Lo scorso autunno, con la recrudescenza della pandemia e il calo dei fatturati, hanno deciso di usare il Fondo di Integrazione Salariale Covid19, ma senza il coinvolgimento formale delle organizzazioni sindacali. Non era la prima volta che i vertici della Sarni Maglione, società di ristorazione presente nella rete autostradale, evitavano il confronto, ma questa volta una sentenza li ha richiamati con chiarezza a non adottare più una condotta marcatamente antisindacale.
Tutto è cominciato a ottobre, quando la Filcams è venuta a sapere dai lavoratori che risultavano delle sospensioni orarie non giustificate nei loro calendari di lavoro.
“Abbiamo chiesto ai referenti della Sarni se intendevano usare il FIS Covid19, e ci hanno risposto di no – spiega Luca De Zolt, Filcams nazionale – aggiungendo che si trattava di un’iniziativa dei direttori dei punti vendita e che in ogni caso la comunicazione dell’uso del FIS, che contrariamente a quanto dichiaravano stavano in effetti utilizzando, a noi non era dovuta”.
La Filcams ha deciso così - in accordo con la segreteria di Chieti, dove si trova la sede legale dell’azienda - di intraprendere attraverso l’ufficio giuridico una causa per condotta antisindacale, ex articolo 28 della legge 300/70.
“Siamo partiti dal presupposto che la mancata comunicazione della FIS non ci consente di esercitare le nostre prerogative – prosegue De Zolt – ovvero confrontarci con l’azienda sull’utilizzo dell’ammortizzatore sociale, come invece prevede la normativa”.
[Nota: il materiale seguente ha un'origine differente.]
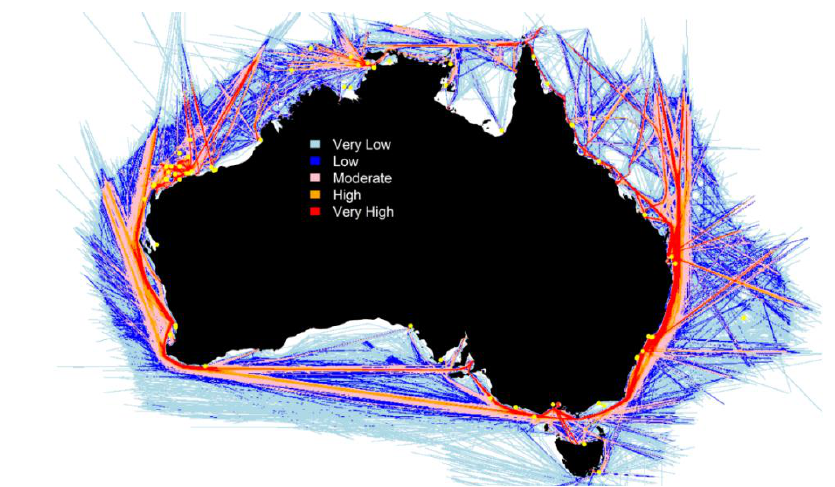
Figure 2. Observed collisions (any seriousness) during 1995 to June 2013 overlaid (as yellow circles) onto the risk assessment for collisions ( very serious and serious ) in the Australian EEZ.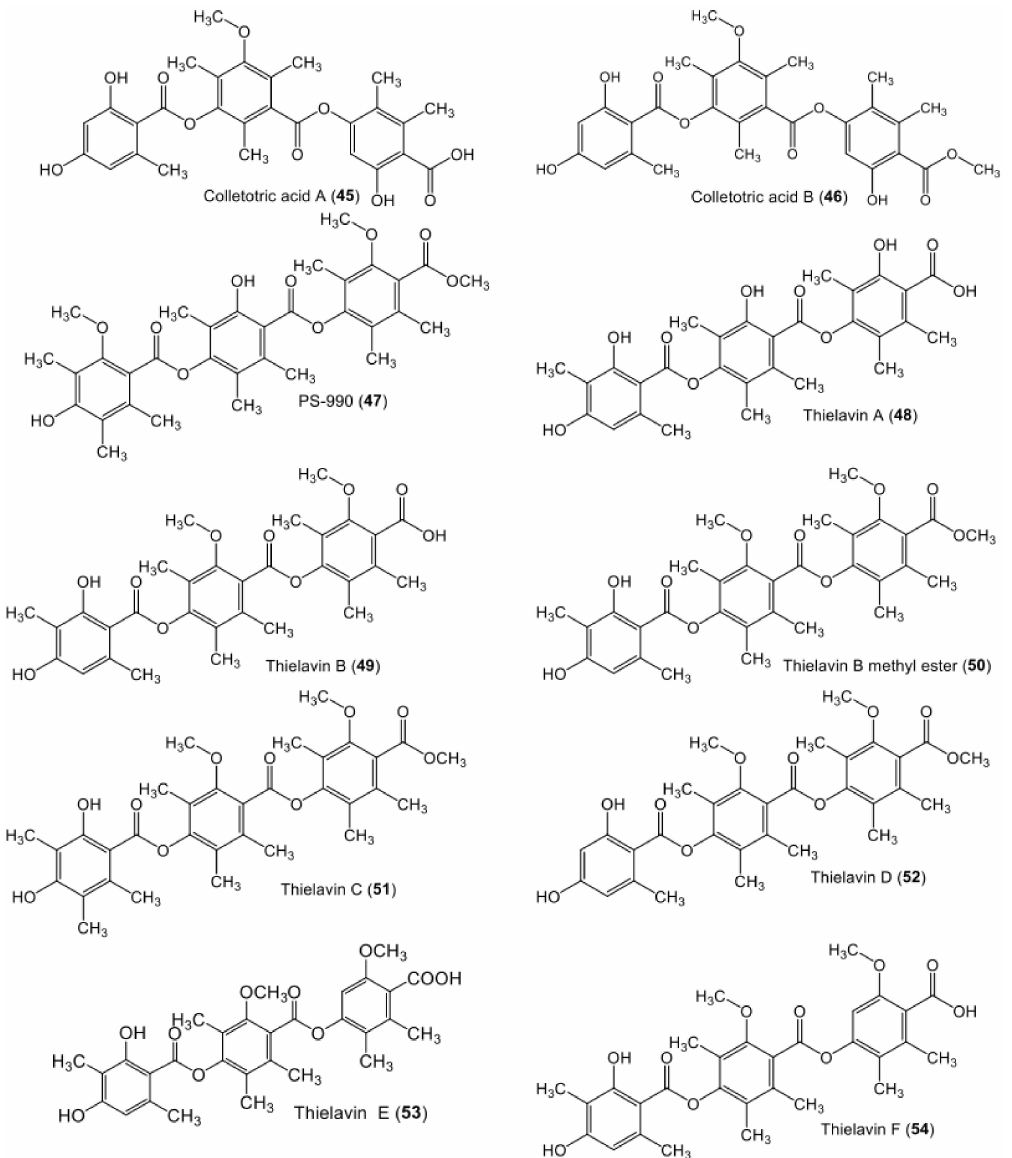
Figure 8. Chemical structures of tri-depsides 45 – 54 . Compound 45 , a new tridepside produced by Colletotrichum gloeosporioides and associ- ated with Artemisia mongolica , was tested in the disk diffusion assay for B. subtilis , S. aureus , S. lutea , Pseudomonas sp., C. albicans , A. niger , C. elegans , H. sativum , and T. rubrum . It exhib- ited antibacterial potential toward B. subtilis (MIC 25 µ g/mL), S. aureus (MIC 50 µ g/mL), and S. lutea (MIC 50 µ g/mL) in comparison to ampicillin (MIC values of 0.05, 0.5, and 0.01 µ g/mL, respectively) and an antifungal effect toward H. sativum , with an MIC value of 50 µ g/mL, relative to triadimefon (MIC value of 20 µ g/mL)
Il giudice ha dato ragione al sindacato, sostenendo che “la società ha violato una specifica normativa che contempla obbligo di preventiva informazione e consultazione, ledendo non solo l’interesse dell’organizzazione sindacale ad una partecipazione consapevole alle scelte aziendali, ma anche l’immagine del sindacato stesso, totalmente estromesso dal processo decisionale aziendale”.  
La sentenza ha condannato la Sarni Maglione al pagamento delle spese e ha confermato che la comunicazione al sindacato dell’uso degli ammortizzatori è un atto sostanziale che non può essere derogato” ha concluso il funzionario Filcams.
Era stato il decreto Cura Italia a confermare, anche a fronte di una procedura snella, l’obbligo di informativa e di confronto sindacale, un obbligo che le imprese giudicavano inutile e che la seguente Legge di Conversione aveva poi sospeso. Grazie all’alzata di scudi dei sindacati, con il decreto Rilancio è stato quindi ripristinato, ed è tuttora in vigore.
La sentenza di Chieti sancisce un principio trasversalmente importante, non solo per il comparto coinvolto nella causa, e riconosce alle organizzazioni sindacali, oltre al loro ruolo di attori sociali, una funzione di verifica e controllo, delegata direttamente dal legislatore.